## Requirement
Using the entries that follow, give only the number of lines with the word "potente" in them.

## Saved data entries
####

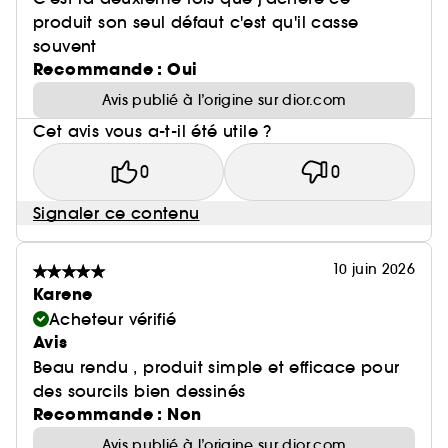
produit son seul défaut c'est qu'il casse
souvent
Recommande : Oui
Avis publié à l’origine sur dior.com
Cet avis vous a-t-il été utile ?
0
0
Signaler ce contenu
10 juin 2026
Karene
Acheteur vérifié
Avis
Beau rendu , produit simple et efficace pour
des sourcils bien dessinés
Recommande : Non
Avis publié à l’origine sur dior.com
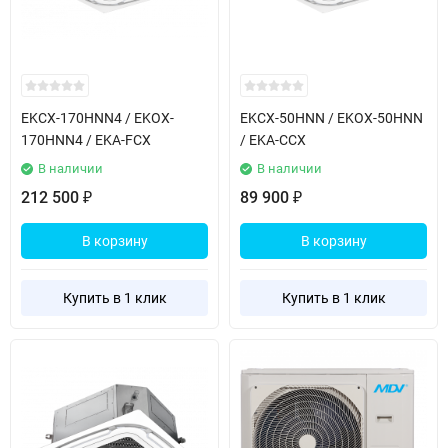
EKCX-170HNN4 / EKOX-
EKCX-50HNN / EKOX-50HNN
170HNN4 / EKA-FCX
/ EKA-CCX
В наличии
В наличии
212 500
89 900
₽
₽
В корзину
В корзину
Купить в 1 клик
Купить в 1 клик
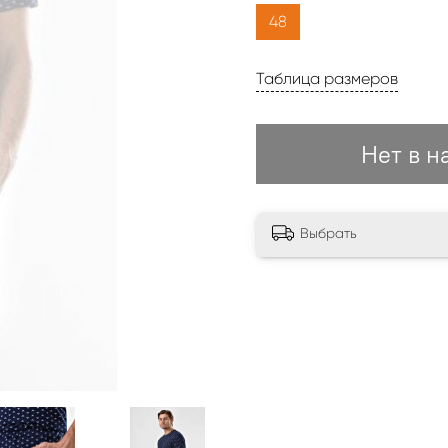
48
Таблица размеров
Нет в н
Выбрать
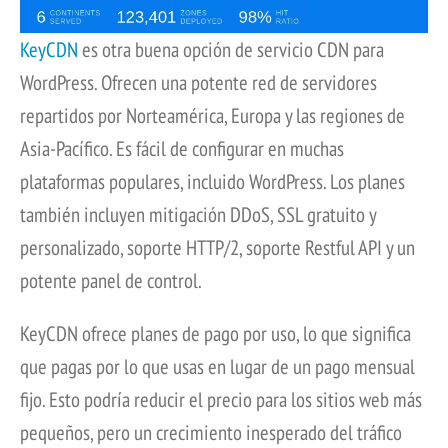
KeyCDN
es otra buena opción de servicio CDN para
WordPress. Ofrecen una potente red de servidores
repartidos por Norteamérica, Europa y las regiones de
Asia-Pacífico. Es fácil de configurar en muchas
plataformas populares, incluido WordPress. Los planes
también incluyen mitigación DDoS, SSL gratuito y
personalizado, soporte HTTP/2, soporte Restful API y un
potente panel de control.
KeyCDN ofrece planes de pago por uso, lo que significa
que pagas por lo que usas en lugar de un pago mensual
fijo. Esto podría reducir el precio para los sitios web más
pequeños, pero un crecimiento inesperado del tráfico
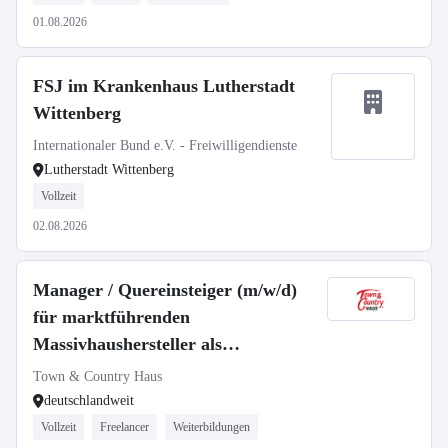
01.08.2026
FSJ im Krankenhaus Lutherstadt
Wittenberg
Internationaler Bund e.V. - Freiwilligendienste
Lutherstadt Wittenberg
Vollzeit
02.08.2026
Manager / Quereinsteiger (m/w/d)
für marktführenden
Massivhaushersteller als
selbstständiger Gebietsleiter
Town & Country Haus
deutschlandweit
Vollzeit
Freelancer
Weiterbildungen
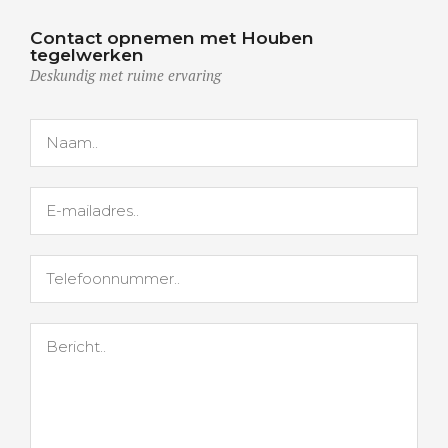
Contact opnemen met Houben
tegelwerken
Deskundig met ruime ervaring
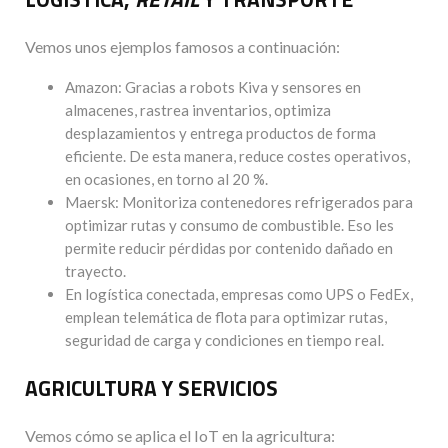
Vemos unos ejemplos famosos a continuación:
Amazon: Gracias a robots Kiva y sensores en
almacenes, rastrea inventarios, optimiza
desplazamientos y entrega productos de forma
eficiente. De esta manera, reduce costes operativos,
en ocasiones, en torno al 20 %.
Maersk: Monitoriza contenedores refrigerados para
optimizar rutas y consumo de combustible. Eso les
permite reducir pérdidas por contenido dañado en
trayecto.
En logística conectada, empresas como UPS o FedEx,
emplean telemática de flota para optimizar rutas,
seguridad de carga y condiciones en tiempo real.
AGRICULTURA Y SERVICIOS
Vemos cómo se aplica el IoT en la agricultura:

####

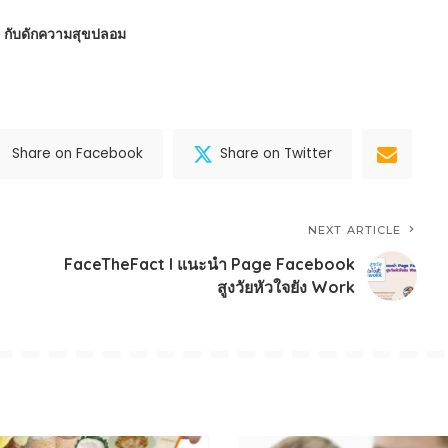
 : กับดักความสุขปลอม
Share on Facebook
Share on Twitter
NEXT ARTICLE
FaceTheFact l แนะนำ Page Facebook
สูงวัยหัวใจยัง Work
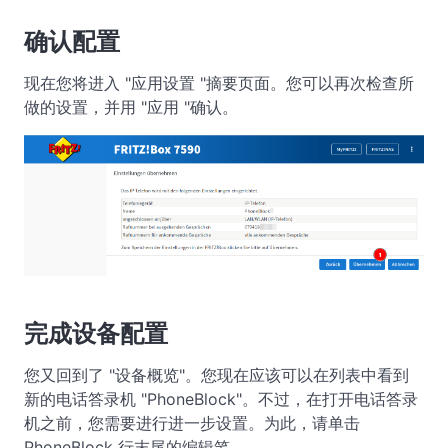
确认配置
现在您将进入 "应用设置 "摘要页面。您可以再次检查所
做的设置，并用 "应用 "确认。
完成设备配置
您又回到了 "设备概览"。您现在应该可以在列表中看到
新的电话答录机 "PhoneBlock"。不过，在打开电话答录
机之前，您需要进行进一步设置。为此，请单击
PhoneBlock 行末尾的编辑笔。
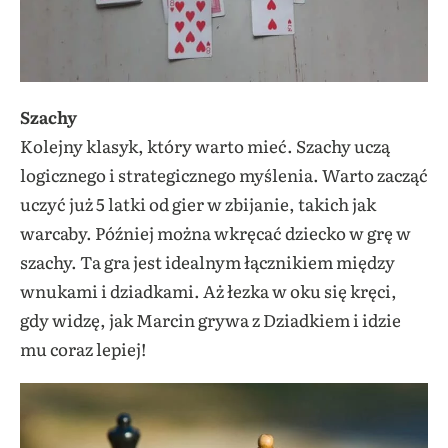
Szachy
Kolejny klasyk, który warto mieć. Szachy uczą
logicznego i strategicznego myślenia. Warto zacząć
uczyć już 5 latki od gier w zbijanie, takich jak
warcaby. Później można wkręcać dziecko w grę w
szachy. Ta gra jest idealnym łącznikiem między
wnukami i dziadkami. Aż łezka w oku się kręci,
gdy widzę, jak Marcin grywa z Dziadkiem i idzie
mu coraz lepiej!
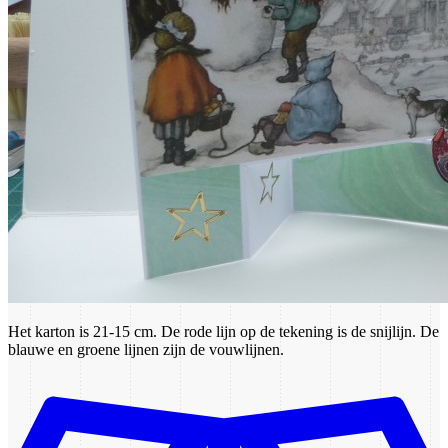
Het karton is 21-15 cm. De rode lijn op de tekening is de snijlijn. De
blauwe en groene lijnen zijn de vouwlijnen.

####

## Answer to this problem
2